The July 5 issue of Physical Review Letters included seven responses to the discovery, but only two of them were correct. One was by Tom Appelquist and David Politzer. Well before November, they realized but did not publish, that those bound states of a charmed quark with its antiquark lying below charm threshold would be exceptionally narrow due to asymptotic freedom of the strong nuclear force, Alvaro suggested to them that such systems be called charmonium. His term made it to the dictionary. The other correct paper was "Is Bound Charm Found.

Among the five false papers, one was written by my beloved mentor, Julian Schwinger.

Over the next few months, theorists at Harvard and Cornell had a lot of fun estimating the masses of the several charmonium states. The Harvard group consisted of Appelquist, De Rujula, Georgi, and Politzer, the Cornell group of Eichten, Gottfried, Kinoshita, Lane and Yan.

Over the next few years, experimenters worked hard to confirm the predictions by detecting and measuring the masses, spins, and transitions among the eight sub-threshold charmonium states. Later on, they would do the same for 14 relatively narrow states of bottomonium (the fifth quark analog to charmonium).

Other experimenters were searching for charmed particles, those containing just one charmed quark or antiquark. Alvaro, Howard, and I, in our 1985 paper "Hadron Masses in a Gauge Theory," included predictions of the masses of various of the then not-yet- discovered charmed mesons and baryons. The first claim to have detected charmed particles was made in 1975 by Palmer and Samios at Brookhaven, again with a bubble-chamber event.

It seemed to show a cascade decay process in which one charmed baryon decays into another charmed baryon, which itself decays. The measured masses of both of the charmed baryons were in excellent agreement with our predictions. Because it was only one event, the claim was not widely accepted. Nick kindly sent me a framed photo of the event, which hung over my office desk for many years.

To this day, I believe that Samios and Palmer had been the first to detect charmed particles, but the physics world was not convinced.

The SLAC electron-positron collider, operating well above charm threshold, was certainly producing charmed particles copiously. Why were they not being detected? I recall attending a conference in Wisconsin which was largely dedicated to this question.
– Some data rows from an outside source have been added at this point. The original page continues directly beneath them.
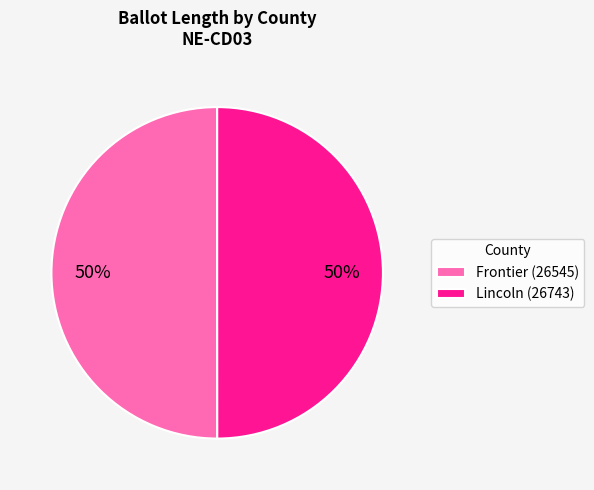

Do Lincoln (26743) and Frontier (26545) together represent more than half of the pie?

Yes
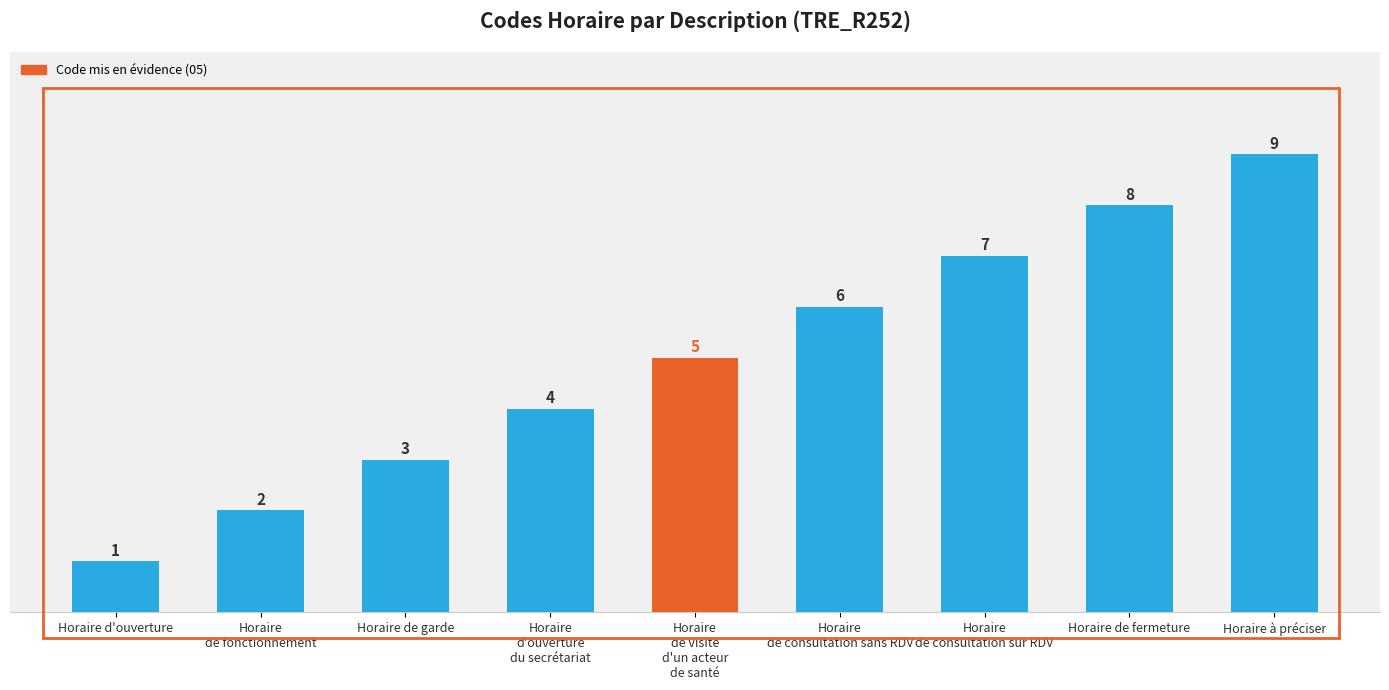

The chart shows a value of 3 at Horaire de fermeture. True or false?

False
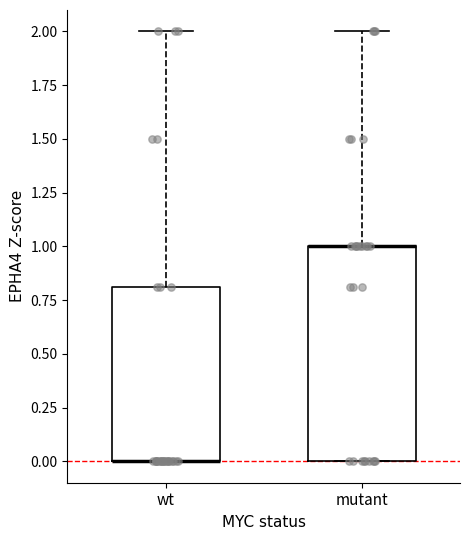

Which box is the tallest, from its lower edge to its upper edge?

mutant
On the flight home, I met my old friend Gerson Goldhaber, who had been struggling unsuccessfully to find charmed mesons. I think I convinced him to try a bit harder. Just a couple weeks later, on 3 May, 1976, Gerson and Francois Pierre succeeded. They announced the discovery of charmed mesons with just the expected mass.

Soon afterward, Alvaro, Howard, and I published a note called "Charm is Found!" My part in the charm of physics had come to a happy end, but Peter Higgs had to wait another 36 years for his particle to be found.